The thinking was to get some beer with spicing to complement the basic yeast and cinnamon combination found in most cinnamon buns. My first thought was to use a Belgian beer with strong clove and banana notes. Alas, that was not what was available at my local liquor store. I suppose I could have went with a chocolate, coffee or vanilla porter but I wanted to stick to a more sedate beer for the first time through. Of course, I ended up with a Danish strong beer Nogne O - Underlig jul, a spiced Christmas beer and for contrast, Schneider-Weisse Unser Original, a traditional German beer with notes of clove, banana and nutmeg. It was the closest to my original intention.

I took around a half cup of beer and reduced it by half (1/4 c or so), added a pat of butter (1 tsp) to cut some of the bitterness. Added mixture slowly to 1 cup of icing sugar. Mixed until dissolved and goopy. Now, here you kind of have to wing it a bit. A lot depends on how thick you like your glaze. Add until you get it to the consistency you like. Add a little milk or cream if the flavour is still too sharp. Add 1/2 tsp of vanilla. Now comes the hard part. Taste it. Adjust seasonings as you see fit.
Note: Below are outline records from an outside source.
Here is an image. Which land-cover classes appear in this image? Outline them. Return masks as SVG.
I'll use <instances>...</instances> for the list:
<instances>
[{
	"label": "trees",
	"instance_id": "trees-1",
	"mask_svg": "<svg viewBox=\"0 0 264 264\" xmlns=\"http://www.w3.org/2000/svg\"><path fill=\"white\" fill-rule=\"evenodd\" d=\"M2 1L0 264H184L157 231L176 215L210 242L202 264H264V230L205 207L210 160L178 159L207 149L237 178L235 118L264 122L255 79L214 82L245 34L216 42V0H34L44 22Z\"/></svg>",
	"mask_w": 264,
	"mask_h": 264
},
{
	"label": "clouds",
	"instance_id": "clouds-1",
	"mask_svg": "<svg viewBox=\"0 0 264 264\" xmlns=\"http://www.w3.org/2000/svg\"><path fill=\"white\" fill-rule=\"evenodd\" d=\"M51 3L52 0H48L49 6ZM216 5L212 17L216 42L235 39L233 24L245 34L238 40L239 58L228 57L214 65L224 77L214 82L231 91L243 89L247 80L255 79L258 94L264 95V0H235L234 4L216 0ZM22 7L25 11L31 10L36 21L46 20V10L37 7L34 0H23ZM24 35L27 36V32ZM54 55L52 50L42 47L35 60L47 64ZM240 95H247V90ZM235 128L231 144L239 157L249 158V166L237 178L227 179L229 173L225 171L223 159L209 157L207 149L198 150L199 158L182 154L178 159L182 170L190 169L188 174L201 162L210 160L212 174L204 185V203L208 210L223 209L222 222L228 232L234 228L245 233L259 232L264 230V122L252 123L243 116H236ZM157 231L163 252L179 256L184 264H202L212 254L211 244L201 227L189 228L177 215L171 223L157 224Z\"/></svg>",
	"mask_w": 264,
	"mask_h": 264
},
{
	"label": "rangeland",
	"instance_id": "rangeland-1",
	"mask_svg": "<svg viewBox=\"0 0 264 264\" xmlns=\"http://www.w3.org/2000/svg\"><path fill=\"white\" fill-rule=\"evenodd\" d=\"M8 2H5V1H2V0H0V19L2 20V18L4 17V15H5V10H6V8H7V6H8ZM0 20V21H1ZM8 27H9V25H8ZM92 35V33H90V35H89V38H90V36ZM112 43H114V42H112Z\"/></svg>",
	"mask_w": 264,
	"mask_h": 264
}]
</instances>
What worked or didn't work for me. When I tried this with the Underlig jul, it brought forward the black molasses flavour and jumped all over the spicing. It brings to mind gingerbread and might be a good pairing to a more yeasty note in a bread depending on the beer used for the buns. My wife preferred this one in spite of the bitter aftertaste.

The Schneider, when reduced, had winey notes that reminded me of old citrus and mushrooms. That sounds as if it would be bad but when you added the sugar, those notes softened back into the clove esthers with a really mild lively flavour that tastes mores like the traditional vanilla cream glaze. I liked this one.

I would definitely try this riff with the porters and stout mentioned about. The Belgian beers with the more pronounced flavours would work nicely, as would the cristall weissbier from Schneider. The important thing would be to taste it with some of the dough and determine what spicing to add. There is a subtleness to the glaze that I didn't expect. The glaze would work great with cookies, guinness cake or spice cakes. Explore and experiment. The worst thing would be to waste 1/2 cup of beer.